Bana şevkatle gülümseyip elini saçımı okşamak için başıma götürüyodu ama eli yine içimden geçmişti. Ona tekrardan gülüp merdivenlerle sarayın en tepesine çıkmaya başladım.
Görünürde sadece Hagridin klubesi ve yasak orman olsa da huzur veriyodu insana. Kafamı dinleyebiliyodum en azından.
Yalnızdım.
"Üstüne yine bir şey almadan çıkmışsın"
Gelen ses ile kafamı o tarafa çevirdim. Merdivenin başında elinde yeşilli grili battaniye ile Mark. Yanıma gelip battaniyeyi uzattığında kafamı çevirip istemediğimi belirttim.
"Daha ilk günden buraya çıkıcağını düşünmezdim aslında. Noldu dersler çok mu zor geldi bu sene"
Alayla , ortada hiçbir şey yokmuş gibi ,benimle bu şekilde konuşmaya çalışması sinirimi daha da bozuyordu. O güzel ince suratina asamı sokmak istiyordum.

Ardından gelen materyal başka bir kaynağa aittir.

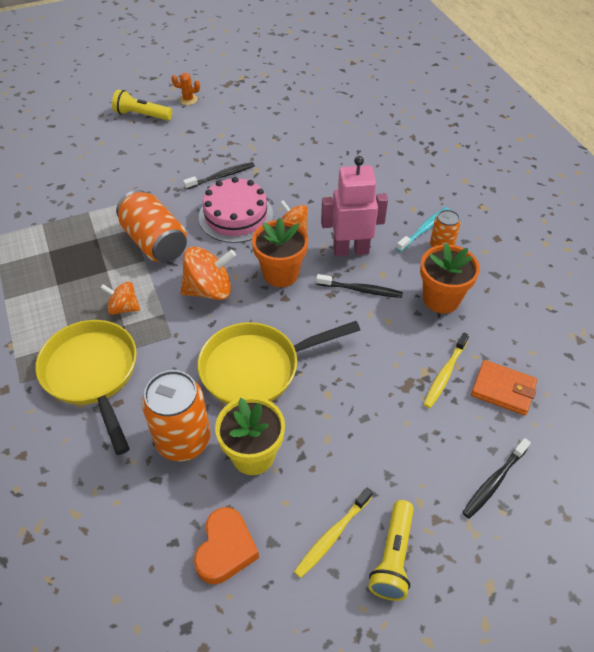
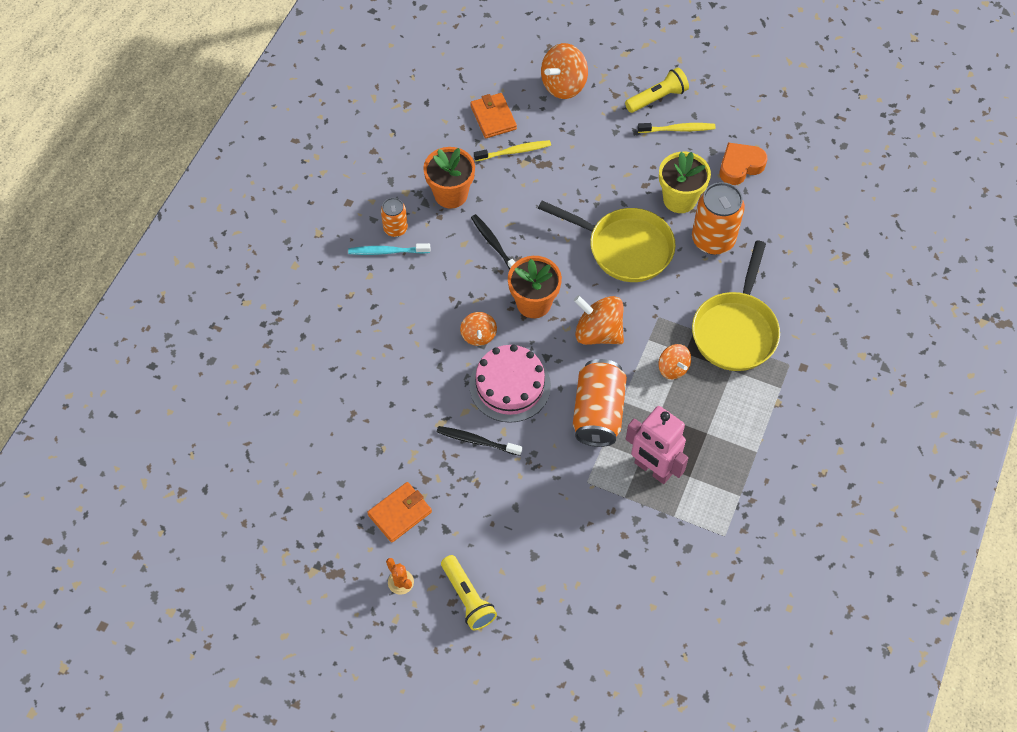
camera: 135 degrees left, 10 degrees up
pink robot [321,156,388,256] -> pink robot moved to [626,406,688,484]
black toothbrush [462,438,531,519] -> orange spinning top [541,43,588,99]
none -> orange wallet [367,482,432,543]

"Konuşmicak mısın Saxa benimle. Yine kaçıcak mısın. Gerçi buna da şükür en azından beni dinliyosun şuan"
Ne hakla dedim ya içimden. Sen nasıl bu kadar rahat olabilirsin.
"Şuan sen mi yoksa şu ilerdeki sarı yeşil yapraklı ağaç mı deseler gider o ağacı seçerim Mark. Bence yeterince açık konuştum"
Yanından hızla ayrılıyodum ki bileğimden tutup beni kendine döndürdü. Ne bu kardeşim hangi filmdeyiz.
"Yapma. Bunu bize yapma."
Alayla güldüm hala biz diyodu ya. Sen herkesin gözü özünde kızla dudak dudağa ol sonra gel bana bunu bize yapma de.
"Biz diye bir şey yok artık. Sen bitirdin bu bizi. Ben bu okulda kalbimi bir tek sana açtım ama sen naptın. İğrençsin Mark nefret ediyorum artık senden."